一方のオハンナは一瞬呆気にとられたような顔をしたが、すぐに怒りで顔を赤くした。
「なんですって! この子はエリス国の王子です!」
「いや、違うな」
ガルはフリードのほうに鼻を寄せて、首を横に振る。
「どういう意味だ?」
エリス国王が困惑の表情で、ガルを見つめる。
「その子供はエリス国の王族の血を引いていない」
(なんですって?)
シャルロットは驚いて目を見開く。
(王妃様の不義の子供っていうこと?)
シャルロットは今の今までフリードの父親だと思っていたエリス国王を見る。フリードは黒い髪に黒い瞳をしており、父親であるエリス国王とも同じだ。

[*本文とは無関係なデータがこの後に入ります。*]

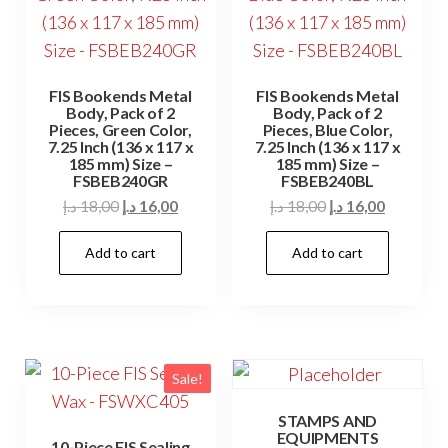
FIS Bookends Metal
FIS Bookends Metal
Body, Pack of 2
Body, Pack of 2
Pieces, Green Color,
Pieces, Blue Color,
7.25 Inch (136 x 117 x
7.25 Inch (136 x 117 x
185 mm) Size –
185 mm) Size –
FSBEB240GR
FSBEB240BL
Original
Current
Original
Current
د.إ
18,00
د.إ
16,00
د.إ
18,00
د.إ
16,00
price
price
price
price
Add to cart
Add to cart
was:
is:
was:
is:
18,00 د.إ.
16,00 د.إ.
18,00 د.إ.
16,00 د.إ.
Sale!
STAMPS AND
EQUIPMENTS
10-Piece FIS Sealing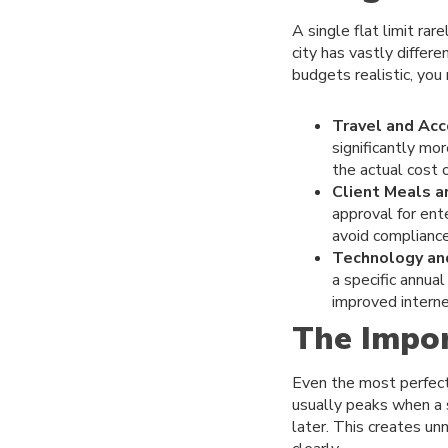
A single flat limit ra
city has vastly differ
budgets realistic, you
Travel and Ac
significantly mor
the actual cost of
Client Meals a
approval for ent
avoid compliance
Technology an
a specific annua
improved interne
The Impor
Even the most perfectl
usually peaks when a 
later. This creates u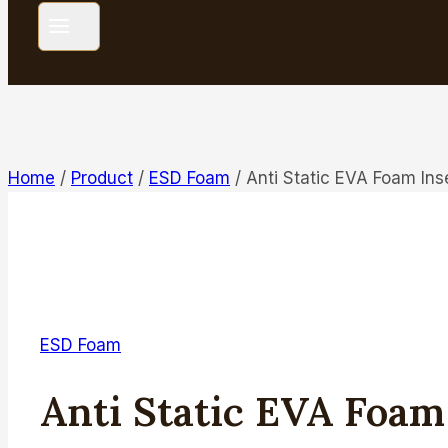
Home
/
Product
/
ESD Foam
/
Anti Static EVA Foam Ins
ESD Foam
Anti Static EVA Foam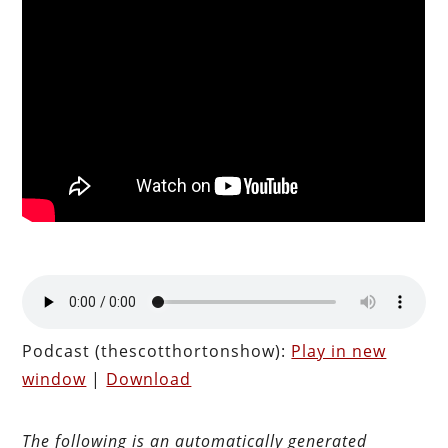
Podcast (thescotthortonshow):
Play in new
window
|
Download
The following is an automatically generated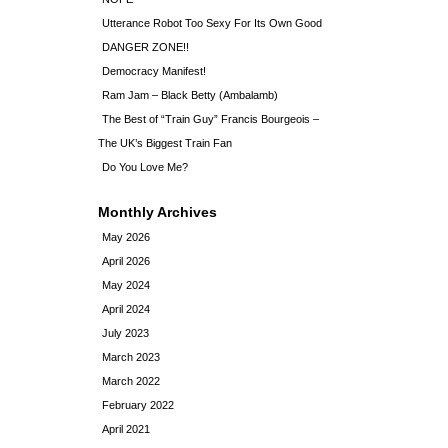
Utterance Robot Too Sexy For Its Own Good
DANGER ZONE!!
Democracy Manifest!
Ram Jam – Black Betty (Ambalamb)
The Best of “Train Guy” Francis Bourgeois –
The UK’s Biggest Train Fan
Do You Love Me?
Monthly Archives
May 2026
April 2026
May 2024
April 2024
July 2023
March 2023
March 2022
February 2022
April 2021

「なんという無礼なことを! 酷い侮辱ですわ! ならば、魔法のない異国から嫁いだわたくしが産んだこの子達が魔法を上手く使いこなせることを、どう説明するおつもり? エリス国の王家の血を引いている証拠ですわ」
憤慨したオハンナが叫ぶ。
「悪いが、それはなんの証拠にもならん。髪や目、魔法の力は父親から遺伝しただけだろう」
つまらなそうにそう言ったガルはオハンナの背後に視線を移動させる。
その先には、オリアン卿がいた。
(もしかして、フリードは王妃様とオリアン卿の子供?)
シャルロットは驚いたが、同時にすんなりと腑に落ちた。
オリアン卿はエリス国王と同じく黒い髪に黒い瞳をしており、魔法庁の長官になるほど魔力が強い。そしてずっと王妃様の近くに仕えてきて、王妃同様にシャルロットに冷たかった。
「それと、先ほど聞き捨てならないことを言ったそこの着飾った娘もエリス国の王族ではない。シャルロットの魔力はお前などよりずっと多い。勘違いも甚だしい」
ガルがリゼットのほうを鼻先で指す。